Required action: Express the lines below as a JSON list of strings, with one string for each line and any blank lines left out.

Saved entries:
Content starts
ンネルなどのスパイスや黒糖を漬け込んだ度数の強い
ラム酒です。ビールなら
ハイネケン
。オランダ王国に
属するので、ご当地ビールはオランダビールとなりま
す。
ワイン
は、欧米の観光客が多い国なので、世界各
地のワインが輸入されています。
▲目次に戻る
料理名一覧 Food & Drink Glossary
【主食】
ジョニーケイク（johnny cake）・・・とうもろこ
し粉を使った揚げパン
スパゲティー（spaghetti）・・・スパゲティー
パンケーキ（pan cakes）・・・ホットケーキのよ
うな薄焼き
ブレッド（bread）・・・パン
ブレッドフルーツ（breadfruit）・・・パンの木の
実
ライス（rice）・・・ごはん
Content ends
Your solution:
[
  "ンネルなどのスパイスや黒糖を漬け込んだ度数の強い",
  "ラム酒です。ビールなら",
  "ハイネケン",
  "。オランダ王国に",
  "属するので、ご当地ビールはオランダビールとなりま",
  "す。",
  "ワイン",
  "は、欧米の観光客が多い国なので、世界各",
  "地のワインが輸入されています。",
  "▲目次に戻る",
  "料理名一覧 Food & Drink Glossary",
  "【主食】",
  "ジョニーケイク（johnny cake）・・・とうもろこ",
  "し粉を使った揚げパン",
  "スパゲティー（spaghetti）・・・スパゲティー",
  "パンケーキ（pan cakes）・・・ホットケーキのよ",
  "うな薄焼き",
  "ブレッド（bread）・・・パン",
  "ブレッドフルーツ（breadfruit）・・・パンの木の",
  "実",
  "ライス（rice）・・・ごはん"
]